The Recommendation of VOEvent 2.0 draws ever closer, after successfully running the gauntlet at the spring meeting of the International Virtual Observatory Alliance. Our thoughts now move beyond the standard to the exciting science that can be done now that interoperability is solved: we can have multiple authors and multiple software contributing to the rapidly-evolving picture of an astronomical transient, with machines fusing that data to make rapid, accurate decisions. We will need to think of how VOEvents are authored, forwarded, selected, stored, queried, and mined. In each of these cases, we wish to provide the most appropriate ‘representation’ of the data in the VOEvent. Below are some suggestions for this representation.
We want to keep the semantics of VOEvent as much as possible, so that the same data is available in all the representations as much as reasonable. We can focus on individual events, or extend the representation for the VOEvent aggregates that we have come to call ‘portfolio’. A portfolio is a collection of multi-sourced VOEvent packets whose subject is the same astronomical transient, and they are associated through citation of one by another — the observation is a VOEvent, combined with followups or classification results also formatted as VOEvents. The VOEvent is an observation of something: it is that something that brings multiple events together.
(1) XML API
A single VOEvent, is an XML file. This representation carries the most fidelity to the intent of the original author, even though some links may be replaced for caching. A portfolio is a collection of VOEvent files that are mutually connected through citations in a graph, and it can be stored as a zip or tar etc.
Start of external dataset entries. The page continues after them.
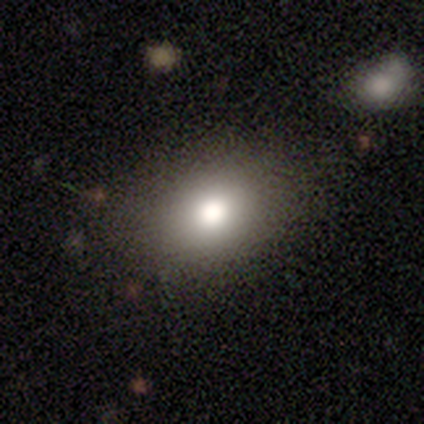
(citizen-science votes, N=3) Overall: smooth (100%). How rounded: in between (100%). Merging: none (67%; minor disturbance 33%).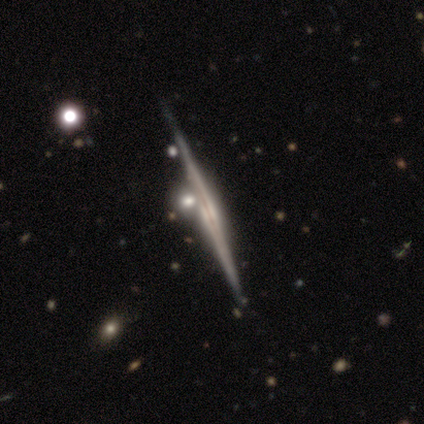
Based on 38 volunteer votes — smooth_or_featured: featured or disk (p=0.89) [alt: smooth p=0.08]
disk_edge_on: yes (p=1.00)
edge_on_bulge: none (p=0.47) [alt: rounded p=0.38]
merging: none (p=0.73) [alt: merger p=0.14]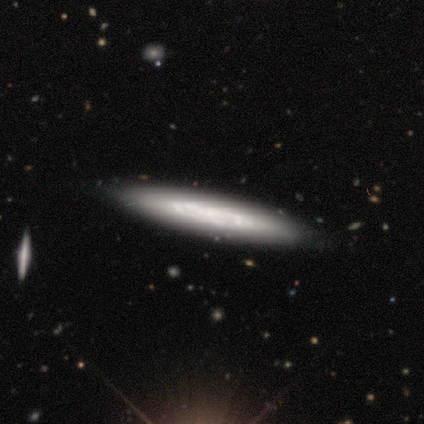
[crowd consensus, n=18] smooth-or-featured: featured or disk: 67% | smooth: 33% | star or artifact: 0%
  disk-edge-on: yes: 75% | no: 25%
    edge-on-bulge: none: 100% | boxy: 0% | rounded: 0%
  merging: none: 83% | minor disturbance: 11% | major disturbance: 6% | merger: 0%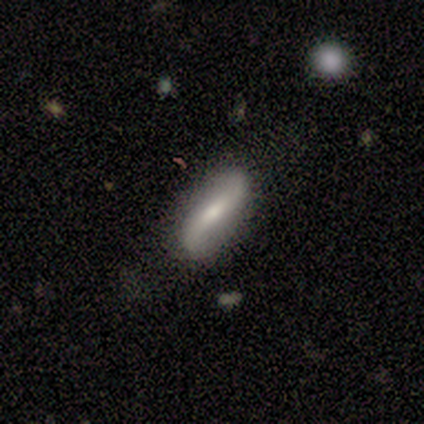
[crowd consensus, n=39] featured or disk 59%, smooth 36%, star or artifact 5%. Down the decision tree: edge-on disk — no (83%); bar — weak (63%); spiral arms — yes (100%); spiral arm count — 2 (84%); spiral winding — loose (79%); bulge size — moderate (58%); merging — none (81%).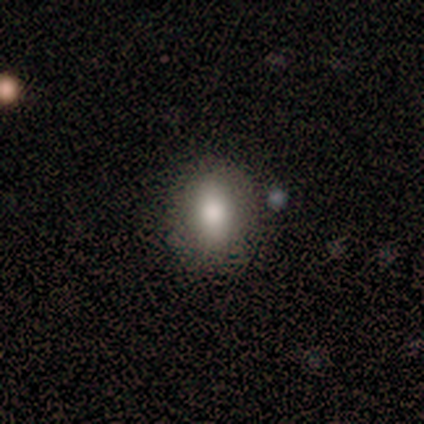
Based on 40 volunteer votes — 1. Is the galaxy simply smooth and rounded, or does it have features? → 78% smooth, 15% star or artifact, 8% featured or disk.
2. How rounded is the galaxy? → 71% in between, 19% round, 10% cigar-shaped.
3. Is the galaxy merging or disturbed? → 76% none, 21% minor disturbance, 3% major disturbance, 0% merger.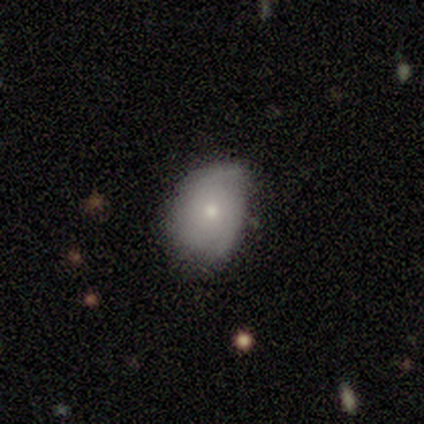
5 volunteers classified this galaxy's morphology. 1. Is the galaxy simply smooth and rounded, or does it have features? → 80% smooth, 20% star or artifact, 0% featured or disk.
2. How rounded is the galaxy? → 75% in between, 25% round, 0% cigar-shaped.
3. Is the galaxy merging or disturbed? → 50% none, 25% minor disturbance, 25% major disturbance, 0% merger.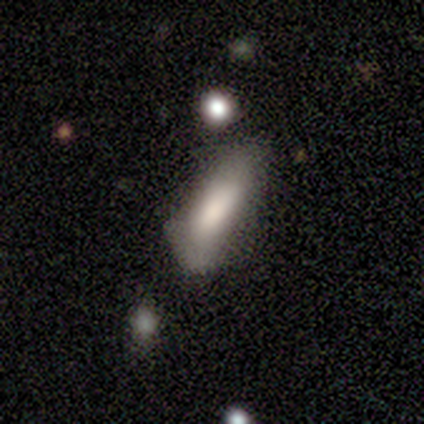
Overall: smooth (70%). How rounded: cigar-shaped (71%). Merging: none (44%, tied with minor disturbance).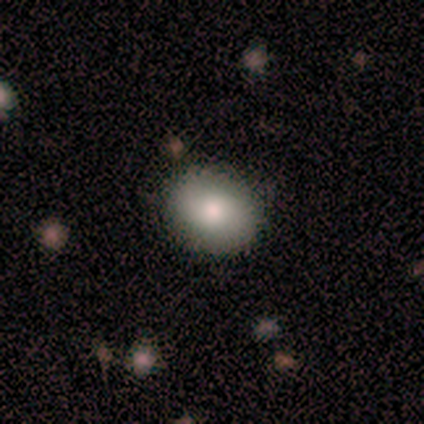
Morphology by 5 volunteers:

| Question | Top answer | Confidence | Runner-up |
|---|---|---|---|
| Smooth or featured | smooth | 80% | featured or disk (20%) |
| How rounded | round | 75% | in between (25%) |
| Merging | none | 80% | minor disturbance (20%) |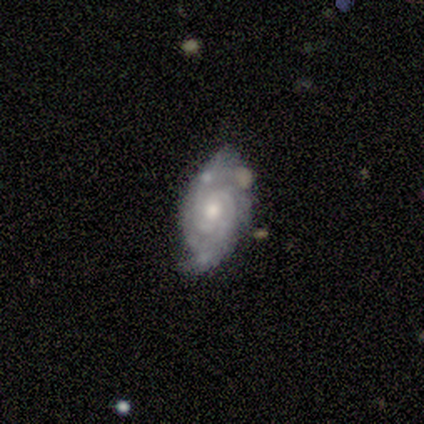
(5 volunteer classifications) Smooth or featured: featured or disk — 100%
Edge-on disk: no — 100%
Bar: no — 80% (weak — 20%)
Spiral arms: yes — 100%
Spiral winding: tight — 80% (loose — 20%)
Spiral arm count: can't tell — 40% (2 — 20%)
Bulge size: small — 60% (moderate — 40%)
Merging: none — 80% (minor disturbance — 20%)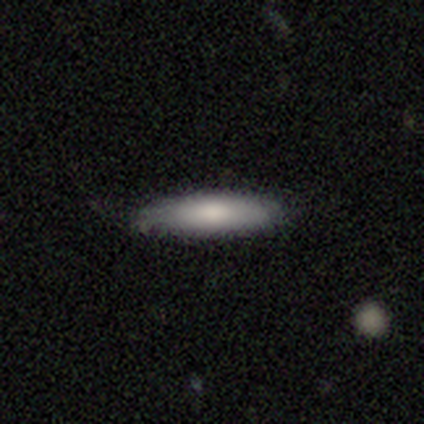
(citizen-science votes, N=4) This is clearly a smooth galaxy (100%). How rounded: likely cigar-shaped (75%). Merging: clearly none (100%).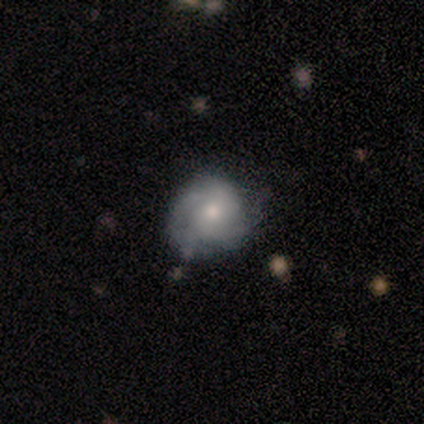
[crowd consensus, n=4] Morphology: type=featured or disk (50%); edge-on=no (100%); bar=no (100%); spiral arms=yes (50%, tied with no); winding=tight (100%); arm count=3 (100%); bulge=moderate (100%); merging=none (67%).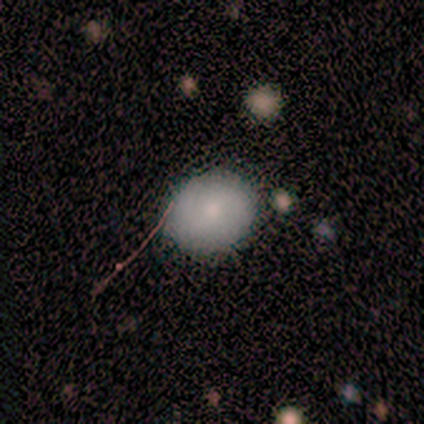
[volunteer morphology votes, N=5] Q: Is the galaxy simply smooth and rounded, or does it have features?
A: smooth — 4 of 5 (80%).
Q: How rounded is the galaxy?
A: round — 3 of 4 (75%).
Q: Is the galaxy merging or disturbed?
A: none — 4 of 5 (80%).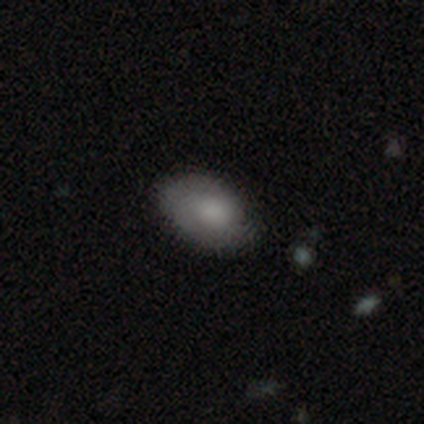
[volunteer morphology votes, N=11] This appears to be a smooth galaxy with no disk features (73%) that is in between round and cigar-shaped (75%). Merging: none (70%).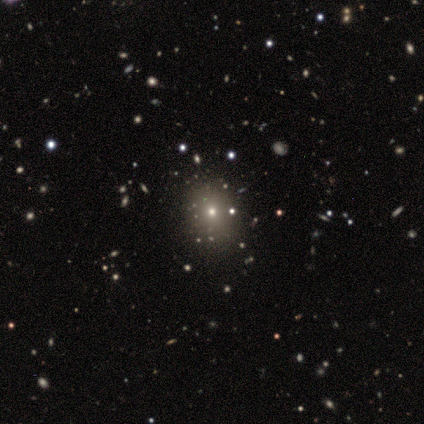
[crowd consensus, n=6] Smooth or featured?
  - smooth: 50% *
  - star or artifact: 33%
  - featured or disk: 17%
How rounded?
  - in between: 67% *
  - round: 33%
  - cigar-shaped: 0%
Merging?
  - none: 100% *
  - minor disturbance: 0%
  - major disturbance: 0%
  - merger: 0%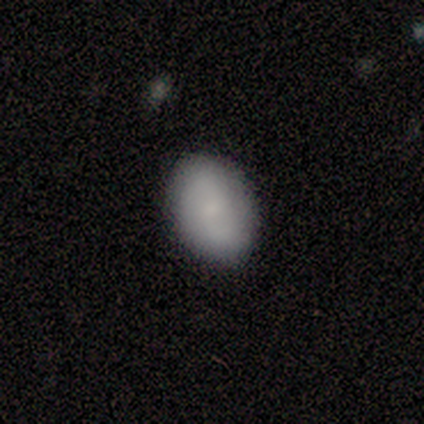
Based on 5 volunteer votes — smooth_or_featured: smooth (p=1.00)
how_rounded: in between (p=0.80) [alt: round p=0.20]
merging: none (p=0.80) [alt: minor disturbance p=0.20]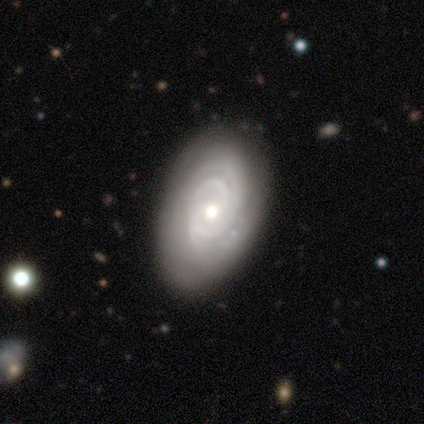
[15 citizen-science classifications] Q: Smooth or featured?
A: featured or disk (87%); runner-up: smooth (7%)
Q: Edge-on disk?
A: no (92%); runner-up: yes (8%)
Q: Bar?
A: no (83%); runner-up: weak (17%)
Q: Spiral arms?
A: yes (83%); runner-up: no (17%)
Q: Spiral winding?
A: tight (60%); runner-up: medium (20%)
Q: Spiral arm count?
A: can't tell (60%); runner-up: 2 (30%)
Q: Bulge size?
A: moderate (83%); runner-up: small (17%)
Q: Merging?
A: none (93%); runner-up: merger (7%)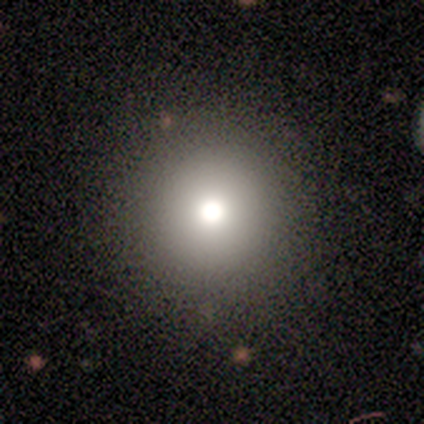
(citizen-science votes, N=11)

Querying is through Xpath, Xquery, or XML libraries like lxml or Jax. Custom API can be made made from the VOEvent schema through code binding.
(2) Dictionary API
Each event can be thought of as a key-value dictionary, one for each piece of data extracted from the event XML. Some keys are mandated by the VOEvent schema, (eg AuthorName, ISOtime) , and others come from the Group and Param name combinations specific to that stream, with the value an int, float, or string. Internal tables can be handled by allowing the value of such a key to be a vector — the values from the table column. A portfolio can then be a union of these dictionaries, each representing an event; to prevent name collision, each key would also contain the name of the event it comes from. This representation is natural for presentation templates and dictionary expressions: a table column such as e['lightCurve']['Vmag'] can become a python list of numbers. This representation is effective when a single portfolio is to be examined in detail, or annotated, perhaps classification of light curves or analysis of ephemeris. It can also be a table structure, with each row of the table having Stream, Group, Param, and Value, with queries that select on these tables.
(3) Relational table API
Here we are not representing a single astronomical transient but rather astro-informatics, with many transients in a table, searching, selecting, sorting, visualizing, and clustering. The columns of the table come from the stream of which the events are instances. Each VOEvent is translated to a row in the table (internal tables are not shown in this representation). Some columns are defined in the VOEvent standard, such as sky position and time; others are part of the stream defintition (params). We can also represent a collection of similarly structured portfolios; perhaps an event from stream A together with one from stream B, one the observation and the other the classification. For portfolios, there is a choice about joins: we can work with multiple tables, each representing the events from a given stream, and portfolio relationships represented as foreign keys; alternatively, we can fuse all stream tables into one, so that each portfolio is represented by a single record of this super-table. Working in this representation, we use SQL queries that depend on Param and other values from the events.